A Agência Nacional do Petróleo, Gás Natural e Biocombustíveis (ANP) não irá adotar uma medida que estabeleça uma periodicidade mínima para o reajuste do diesel e gasolina. A decisão foi baseada nos resultados obtidos com a Tomada Pública de Contribuições (TPC), que havia sido proposta em junho, após a greve dos caminhoneiros. 

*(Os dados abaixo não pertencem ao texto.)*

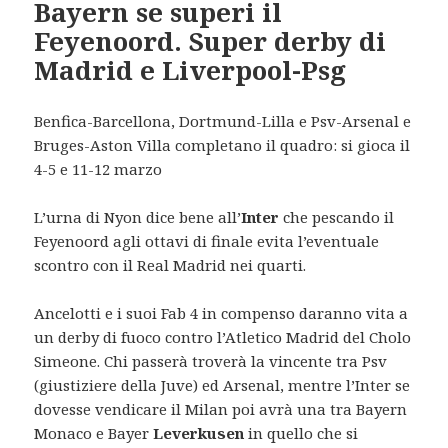
Bayern se superi il
Feyenoord. Super derby di
Madrid e Liverpool-Psg
Benfica-Barcellona, Dortmund-Lilla e Psv-Arsenal e
Bruges-Aston Villa completano il quadro: si gioca il
4-5 e 11-12 marzo
L’urna di Nyon dice bene all’
Inter
che pescando il
Feyenoord agli ottavi di finale evita l’eventuale
scontro con il Real Madrid nei quarti.
Ancelotti e i suoi Fab 4 in compenso daranno vita a
un derby di fuoco contro l’Atletico Madrid del Cholo
Simeone. Chi passerà troverà la vincente tra Psv
(giustiziere della Juve) ed Arsenal, mentre l’Inter se
dovesse vendicare il Milan poi avrà una tra Bayern
Monaco e Bayer
Leverkusen
in quello che si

De acordo com a ANP, entre 11 de junho e 2 de julho, foram recebidas 146 contribuições relacionadas com a fixação de um prazo de reajuste para os combustíveis.  Décio Oddone, diretor-geral da instituição, explica que para se chegar a essa decisão foram analisadas sugestões de consumidores, revendedores, transportadores e distribuidores, além de estudos realizados pela própria ANP. 

A discussão foi encarada como uma forma de intervir na política de preços da Petrobrás, que desde julho do ano anterior ajusta o valor cobrado pelo diesel e gasolina quase todos os dias. De acordo com Oddone, através dessa medida serão elaborados mecanismos que assegurem tanto a competitividade do setor quanto a obrigatoriedade da divulgação de preços efetivos ao invés de médios, a exemplo do que a Petrobras faz atualmente. 

“A Petrobrás tem 35 pontos de entrega de combustíveis, quando a gente olha o preço médio da gasolina todo dia, aquilo é preço médio em todos os pontos de entrega no Brasil. É mais transparente que sejam os preços efetivamente praticados”, defende ele. 

Além disso, outras sugestões para a diminuição da volatilidade de preços devem ser encaminhadas aos ministérios da Fazenda e de Minas e Energia. A resolução da ANP deve entrar em vigo dentro de 60 dias.